**What is being asked:** Pick out each line of the data below that contains the word "their", and copy those lines.

(Dataset excerpts Opens)

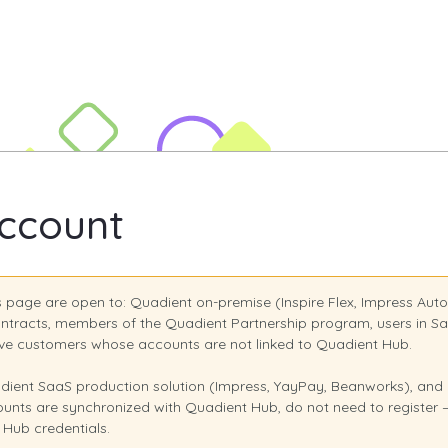
rsity Site
ccount
is page are open to: Quadient on-premise (Inspire Flex, Impress Au
ntracts, members of the Quadient Partnership program, users in S
olve customers whose accounts are not linked to Quadient Hub.
ient SaaS production solution (Impress, YayPay, Beanworks), and I
nts are synchronized with Quadient Hub, do not need to register — 
 Hub credentials.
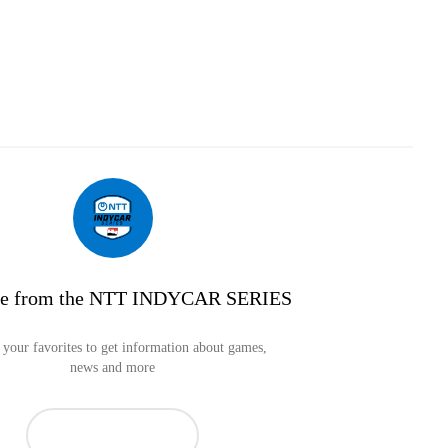
re from the NTT INDYCAR SERIES
your favorites to get information about games,
news and more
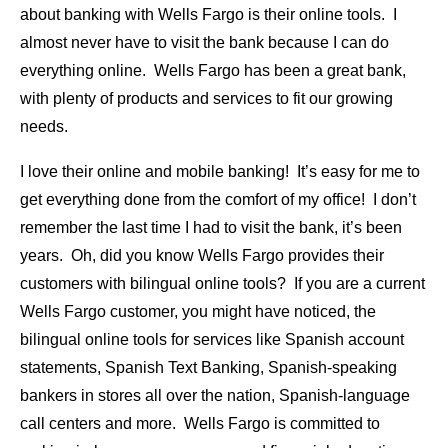
about banking with Wells Fargo is their online tools. I
almost never have to visit the bank because I can do
everything online. Wells Fargo has been a great bank,
with plenty of products and services to fit our growing
needs.
I love their online and mobile banking! It’s easy for me to
get everything done from the comfort of my office! I don’t
remember the last time I had to visit the bank, it’s been
years. Oh, did you know Wells Fargo provides their
customers with bilingual online tools? If you are a current
Wells Fargo customer, you might have noticed, the
bilingual online tools for services like Spanish account
statements, Spanish Text Banking, Spanish-speaking
bankers in stores all over the nation, Spanish-language
call centers and more. Wells Fargo is committed to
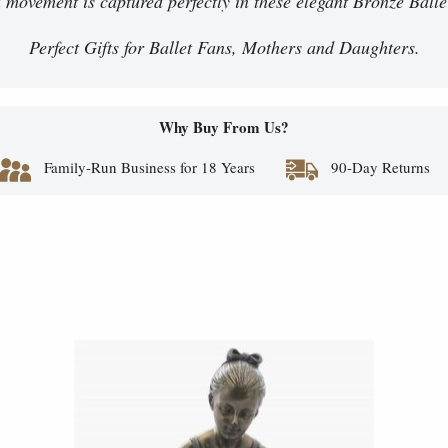
id movement is captured perfectly in these elegant Bronze Balle
Perfect Gifts for Ballet Fans, Mothers and Daughters.
Why Buy From Us?
Family-Run Business for 18 Years
90-Day Returns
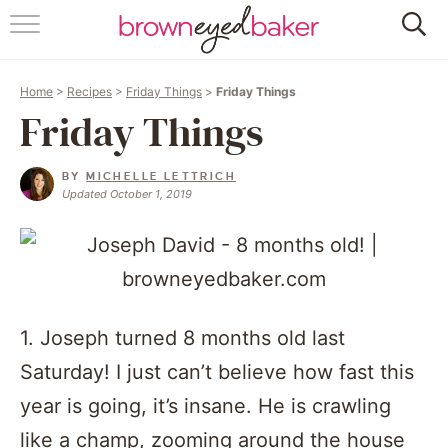
HOME
Home
>
Recipes
>
Friday Things
>
Friday Things
ABOUT
Friday Things
RECIPES
BY
MICHELLE LETTRICH
Updated October 1, 2019
FRIDAY THINGS
BAKING 101
FOLLOW
1. Joseph turned 8 months old last
Saturday! I just can’t believe how fast this
year is going, it’s insane. He is crawling
like a champ, zooming around the house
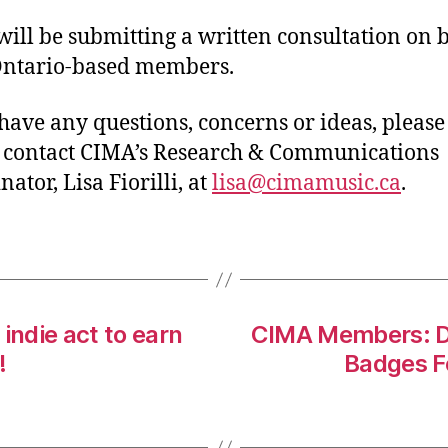
ill be submitting a written consultation on 
 Ontario-based members.
 have any questions, concerns or ideas, please
o contact CIMA’s Research & Communications
ator, Lisa Fiorilli, at
lisa@cimamusic.ca
.
indie act to earn
CIMA Members: Di
!
Badges F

(Dataset excerpts Closes)

**Answer for the task:**
about banking with Wells Fargo is their online tools. I
I love their online and mobile banking! It’s easy for me to
years. Oh, did you know Wells Fargo provides their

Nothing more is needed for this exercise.